On Thu, Sep 17, 2015 at 6:48 AM, Phil Clayton <[email protected]> wrote:
> 16/09/15 12:40, David Matthews wrote:
>>
>> On 15/09/2015 22:18, Phil Clayton wrote:
>>>
>>> I was wondering how to implement the 'touch' function of
>>> MLTON_FINALIZABLE that forces a weak reference to stay alive.  The
>>> expression
>>>    ignore (PolyML.pointerEq (x, x) orelse raise Fail "touch"; print "");
>>> seems to prevent Poly/ML optimizing the dependence on x away and works
>>> for any type x.  Bizarrely, I found that without print "", the weak
>>> reference stayed alive.  Can you think of something simpler?
>>
>> I looked at the MLton documentation and couldn't understand what "touch"
>> was trying to achieve.  Could you explain it?
>
> "touch t" prevents finalization of t until the call has been evaluated.
> "touch t" an operation that uses t to do nothing, so t cannot be
> garbage-collected until the operation has finished.

Essentially, yes.

"MLton.Finalizable.touch v" is equivalent to
"MLton.Finalizable.withValue (v, fn _ => ())", because "withValue"
guarantees that the finalizers of v will not run before the function
completes.  Of course, internally, both "MLton.Finalizable.touch" and
"MLton.Finalizable.withValue" are implemented using a more primitive
"touch" with the more general type 'a -> unit.  This primitive is
treated by the compiler as an unoptimizable reference to the object;
essentially, it is a future proof method of maintaining a strong
reference to an object and its main use case is to maintain that
strong reference to an object for which there is a weak reference.

For example, suppose one had:

val token = ref ()
val wtoken = Weak.new token
...
val v1 = Weak.get wtoken
...
   !token  (* and no subsequent uses of token *)
...
val v2 = Weak.get wtoken
...

One might expect that v1 is SOME and v2 is NONE.  But, MLton's
optimizations are somewhat tuned towards SML without extensions such
as weak references, so it would be reasonable to replace the "!token"
with "()".  And then v1 could be NONE.  And replacing "!token" with
"token := !token" might be optimized away in a future version of the
compiler.  The "touch" primitive, which perhaps should also be
exported somewhere else in "structure MLton", provides a robust method
instead of the fragile method of crafting a sophisticated nop that
isn't optimized away.  But, thus far, the main use case has been for
finalizers.

>> Is the issue
>> that a global optimising compiler such as MLton could work out that the
>> token was not referenced even though the item was and remove it from the
>> pair at the last reference?
>
> I don't think that is the issue here (as we don't have an item).

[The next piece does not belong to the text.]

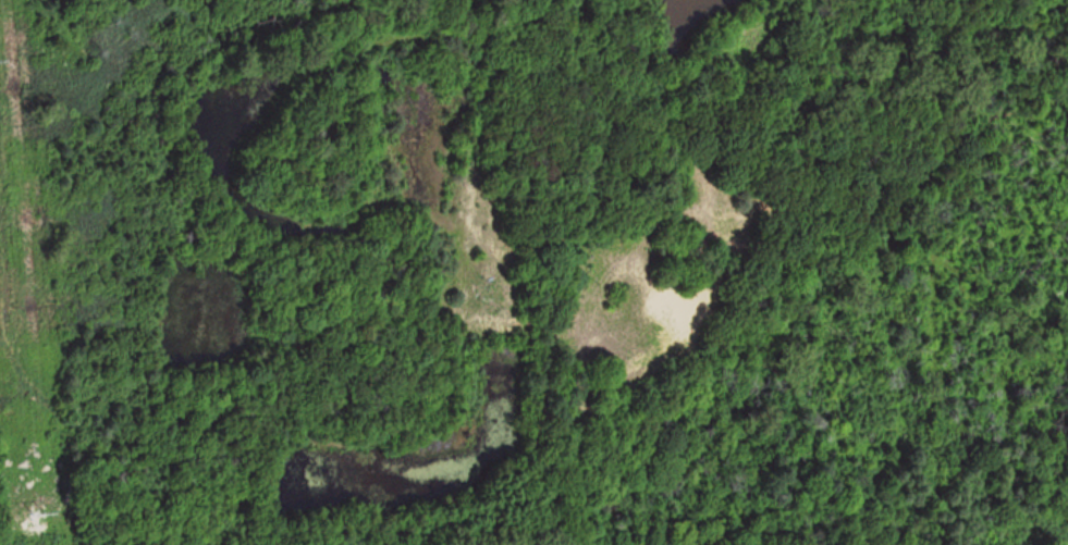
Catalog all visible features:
power tower: (1, 63)
power tower: (47, 502)

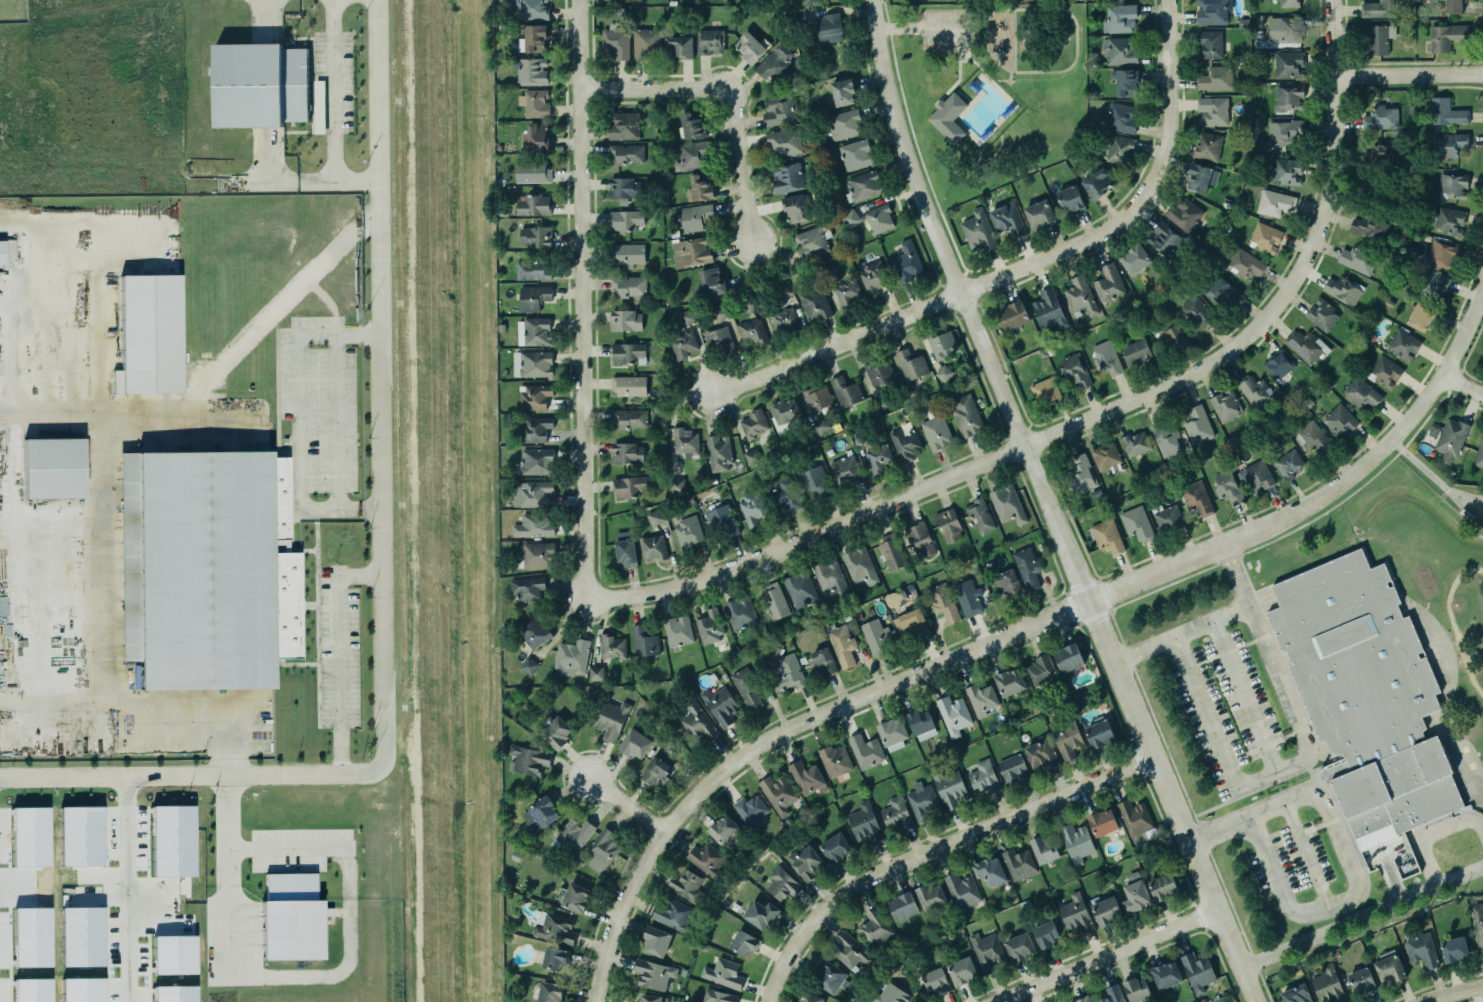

In the context of MLton (and now in Poly/ML), the token is a Weak
reference to the item and the check for when to run the finalizers is
whether or not the weak reference has gone NONE.  So, it is something
like the example above that could cause a finalizer to run earlier
than expected if there weren't a touch in each use of the finalized
value.

>> Poly/ML only does that in very limited
>> circumstances.  Is the idea of "touch" that this counts as a reference
>> to the token and that you add a call to it after each reference to the
>> item so that the lifetime of the token is no less than the lifetime of
>> the item?
>
> Yes, but as there is no item, the purpose of touch is to delay finalization
> until some other event has occurred.  One example use of touch is in the
> implementation of Finalizable.finalizeBefore.  The 'other event' is
> finalization of another finalizable value.

Right.  The use case for things like "Finalizable.finalizeBefore" is
when one has a number of C pointers (which to SML look like simple
Word64.word-s), where one knows that it is important to free the
pointed-to C data structures in the right order.  MLton can be a
little more aggressive about "Word64.word ref"s (like flattening them
into a containing data structure), so the "Word64.word ref" and the
Weak reference to it can get a little out of sync as above.  Again, a
"touch" in the right place ensures that the reference is flattened and
the Weak reference properly tracks the object.